- _INSTRUCTIONS TO FOLLOW_:
An answer that reproduces all the entries exactly is what is needed.

◆ ◆ ◆

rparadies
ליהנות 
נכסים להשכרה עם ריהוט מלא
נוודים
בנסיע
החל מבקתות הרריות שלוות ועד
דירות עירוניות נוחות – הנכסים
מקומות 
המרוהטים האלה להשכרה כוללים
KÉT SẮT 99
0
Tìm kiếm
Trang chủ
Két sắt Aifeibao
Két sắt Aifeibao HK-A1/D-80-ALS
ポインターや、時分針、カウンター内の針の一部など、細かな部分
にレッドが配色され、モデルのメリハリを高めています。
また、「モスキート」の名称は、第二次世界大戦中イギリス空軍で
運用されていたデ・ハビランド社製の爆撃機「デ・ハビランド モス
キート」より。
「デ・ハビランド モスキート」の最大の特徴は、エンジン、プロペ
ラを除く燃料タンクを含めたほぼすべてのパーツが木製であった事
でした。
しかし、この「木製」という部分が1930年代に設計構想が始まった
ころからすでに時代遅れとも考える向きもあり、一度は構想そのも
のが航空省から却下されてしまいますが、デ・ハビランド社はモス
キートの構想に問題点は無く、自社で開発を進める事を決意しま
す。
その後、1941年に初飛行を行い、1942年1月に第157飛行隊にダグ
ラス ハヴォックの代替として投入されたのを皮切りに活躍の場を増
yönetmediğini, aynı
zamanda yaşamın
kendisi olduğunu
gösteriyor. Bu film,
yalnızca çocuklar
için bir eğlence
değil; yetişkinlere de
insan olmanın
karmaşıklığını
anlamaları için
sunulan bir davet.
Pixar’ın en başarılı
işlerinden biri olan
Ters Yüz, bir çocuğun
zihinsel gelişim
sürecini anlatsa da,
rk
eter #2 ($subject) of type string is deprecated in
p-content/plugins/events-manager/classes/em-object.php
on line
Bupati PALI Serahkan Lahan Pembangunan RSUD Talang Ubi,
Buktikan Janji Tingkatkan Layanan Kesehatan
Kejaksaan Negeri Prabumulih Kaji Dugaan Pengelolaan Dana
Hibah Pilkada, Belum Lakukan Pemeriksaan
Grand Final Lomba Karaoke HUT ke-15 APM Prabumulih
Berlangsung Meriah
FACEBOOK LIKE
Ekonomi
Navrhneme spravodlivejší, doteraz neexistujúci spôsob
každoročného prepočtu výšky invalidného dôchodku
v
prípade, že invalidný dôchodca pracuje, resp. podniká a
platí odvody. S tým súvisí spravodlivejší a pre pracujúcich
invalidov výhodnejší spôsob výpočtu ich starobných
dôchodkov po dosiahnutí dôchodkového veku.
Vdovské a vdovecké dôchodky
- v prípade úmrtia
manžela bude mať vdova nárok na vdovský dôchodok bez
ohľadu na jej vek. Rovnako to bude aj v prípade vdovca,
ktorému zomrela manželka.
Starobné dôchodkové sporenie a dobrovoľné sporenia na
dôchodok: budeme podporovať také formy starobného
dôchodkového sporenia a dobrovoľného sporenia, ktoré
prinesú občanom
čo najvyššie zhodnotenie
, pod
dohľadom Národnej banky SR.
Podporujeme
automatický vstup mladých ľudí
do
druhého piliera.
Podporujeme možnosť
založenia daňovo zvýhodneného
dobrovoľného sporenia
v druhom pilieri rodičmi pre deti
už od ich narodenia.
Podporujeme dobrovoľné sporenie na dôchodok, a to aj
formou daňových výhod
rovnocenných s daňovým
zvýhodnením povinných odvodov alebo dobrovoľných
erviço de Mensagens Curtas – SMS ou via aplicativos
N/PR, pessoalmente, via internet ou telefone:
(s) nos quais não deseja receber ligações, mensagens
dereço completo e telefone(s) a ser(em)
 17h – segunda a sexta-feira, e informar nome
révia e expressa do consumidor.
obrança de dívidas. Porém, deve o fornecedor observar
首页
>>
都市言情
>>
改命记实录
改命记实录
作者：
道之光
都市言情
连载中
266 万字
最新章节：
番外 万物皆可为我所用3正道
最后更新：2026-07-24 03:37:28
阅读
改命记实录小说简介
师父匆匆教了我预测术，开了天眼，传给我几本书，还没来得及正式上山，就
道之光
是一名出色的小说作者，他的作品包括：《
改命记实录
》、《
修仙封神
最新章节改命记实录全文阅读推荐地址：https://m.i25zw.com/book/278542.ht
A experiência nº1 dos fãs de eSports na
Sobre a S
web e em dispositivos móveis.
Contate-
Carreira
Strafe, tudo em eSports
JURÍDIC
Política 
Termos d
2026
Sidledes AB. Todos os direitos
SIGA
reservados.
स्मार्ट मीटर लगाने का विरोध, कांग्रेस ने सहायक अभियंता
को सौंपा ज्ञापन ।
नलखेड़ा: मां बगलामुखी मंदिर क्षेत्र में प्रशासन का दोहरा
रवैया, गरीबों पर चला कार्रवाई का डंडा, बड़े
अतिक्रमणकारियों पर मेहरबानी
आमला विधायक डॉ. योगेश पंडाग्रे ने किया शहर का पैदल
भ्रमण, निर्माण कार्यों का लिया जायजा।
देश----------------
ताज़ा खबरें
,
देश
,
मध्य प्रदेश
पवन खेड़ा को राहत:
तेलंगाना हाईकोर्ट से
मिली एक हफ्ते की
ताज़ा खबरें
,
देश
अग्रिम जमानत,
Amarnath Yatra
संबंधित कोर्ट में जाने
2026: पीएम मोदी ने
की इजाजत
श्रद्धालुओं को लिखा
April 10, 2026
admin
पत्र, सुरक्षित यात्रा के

◆ ◆ ◆

- _RESULT FOR THIS EXERCISE_:
rparadies
ליהנות 
נכסים להשכרה עם ריהוט מלא
נוודים
בנסיע
החל מבקתות הרריות שלוות ועד
דירות עירוניות נוחות – הנכסים
מקומות 
המרוהטים האלה להשכרה כוללים
KÉT SẮT 99
0
Tìm kiếm
Trang chủ
Két sắt Aifeibao
Két sắt Aifeibao HK-A1/D-80-ALS
ポインターや、時分針、カウンター内の針の一部など、細かな部分
にレッドが配色され、モデルのメリハリを高めています。
また、「モスキート」の名称は、第二次世界大戦中イギリス空軍で
運用されていたデ・ハビランド社製の爆撃機「デ・ハビランド モス
キート」より。
「デ・ハビランド モスキート」の最大の特徴は、エンジン、プロペ
ラを除く燃料タンクを含めたほぼすべてのパーツが木製であった事
でした。
しかし、この「木製」という部分が1930年代に設計構想が始まった
ころからすでに時代遅れとも考える向きもあり、一度は構想そのも
のが航空省から却下されてしまいますが、デ・ハビランド社はモス
キートの構想に問題点は無く、自社で開発を進める事を決意しま
す。
その後、1941年に初飛行を行い、1942年1月に第157飛行隊にダグ
ラス ハヴォックの代替として投入されたのを皮切りに活躍の場を増
yönetmediğini, aynı
zamanda yaşamın
kendisi olduğunu
gösteriyor. Bu film,
yalnızca çocuklar
için bir eğlence
değil; yetişkinlere de
insan olmanın
karmaşıklığını
anlamaları için
sunulan bir davet.
Pixar’ın en başarılı
işlerinden biri olan
Ters Yüz, bir çocuğun
zihinsel gelişim
sürecini anlatsa da,
rk
eter #2 ($subject) of type string is deprecated in
p-content/plugins/events-manager/classes/em-object.php
on line
Bupati PALI Serahkan Lahan Pembangunan RSUD Talang Ubi,
Buktikan Janji Tingkatkan Layanan Kesehatan
Kejaksaan Negeri Prabumulih Kaji Dugaan Pengelolaan Dana
Hibah Pilkada, Belum Lakukan Pemeriksaan
Grand Final Lomba Karaoke HUT ke-15 APM Prabumulih
Berlangsung Meriah
FACEBOOK LIKE
Ekonomi
Navrhneme spravodlivejší, doteraz neexistujúci spôsob
každoročného prepočtu výšky invalidného dôchodku
v
prípade, že invalidný dôchodca pracuje, resp. podniká a
platí odvody. S tým súvisí spravodlivejší a pre pracujúcich
invalidov výhodnejší spôsob výpočtu ich starobných
dôchodkov po dosiahnutí dôchodkového veku.
Vdovské a vdovecké dôchodky
- v prípade úmrtia
manžela bude mať vdova nárok na vdovský dôchodok bez
ohľadu na jej vek. Rovnako to bude aj v prípade vdovca,
ktorému zomrela manželka.
Starobné dôchodkové sporenie a dobrovoľné sporenia na
dôchodok: budeme podporovať také formy starobného
dôchodkového sporenia a dobrovoľného sporenia, ktoré
prinesú občanom
čo najvyššie zhodnotenie
, pod
dohľadom Národnej banky SR.
Podporujeme
automatický vstup mladých ľudí
do
druhého piliera.
Podporujeme možnosť
založenia daňovo zvýhodneného
dobrovoľného sporenia
v druhom pilieri rodičmi pre deti
už od ich narodenia.
Podporujeme dobrovoľné sporenie na dôchodok, a to aj
formou daňových výhod
rovnocenných s daňovým
zvýhodnením povinných odvodov alebo dobrovoľných
erviço de Mensagens Curtas – SMS ou via aplicativos
N/PR, pessoalmente, via internet ou telefone:
(s) nos quais não deseja receber ligações, mensagens
dereço completo e telefone(s) a ser(em)
 17h – segunda a sexta-feira, e informar nome
révia e expressa do consumidor.
obrança de dívidas. Porém, deve o fornecedor observar
首页
>>
都市言情
>>
改命记实录
改命记实录
作者：
道之光
都市言情
连载中
266 万字
最新章节：
番外 万物皆可为我所用3正道
最后更新：2026-07-24 03:37:28
阅读
改命记实录小说简介
师父匆匆教了我预测术，开了天眼，传给我几本书，还没来得及正式上山，就
道之光
是一名出色的小说作者，他的作品包括：《
改命记实录
》、《
修仙封神
最新章节改命记实录全文阅读推荐地址：https://m.i25zw.com/book/278542.ht
A experiência nº1 dos fãs de eSports na
Sobre a S
web e em dispositivos móveis.
Contate-
Carreira
Strafe, tudo em eSports
JURÍDIC
Política 
Termos d
2026
Sidledes AB. Todos os direitos
SIGA
reservados.
स्मार्ट मीटर लगाने का विरोध, कांग्रेस ने सहायक अभियंता
को सौंपा ज्ञापन ।
नलखेड़ा: मां बगलामुखी मंदिर क्षेत्र में प्रशासन का दोहरा
रवैया, गरीबों पर चला कार्रवाई का डंडा, बड़े
अतिक्रमणकारियों पर मेहरबानी
आमला विधायक डॉ. योगेश पंडाग्रे ने किया शहर का पैदल
भ्रमण, निर्माण कार्यों का लिया जायजा।
देश----------------
ताज़ा खबरें
,
देश
,
मध्य प्रदेश
पवन खेड़ा को राहत:
तेलंगाना हाईकोर्ट से
मिली एक हफ्ते की
ताज़ा खबरें
,
देश
अग्रिम जमानत,
Amarnath Yatra
संबंधित कोर्ट में जाने
2026: पीएम मोदी ने
की इजाजत
श्रद्धालुओं को लिखा
April 10, 2026
admin
पत्र, सुरक्षित यात्रा के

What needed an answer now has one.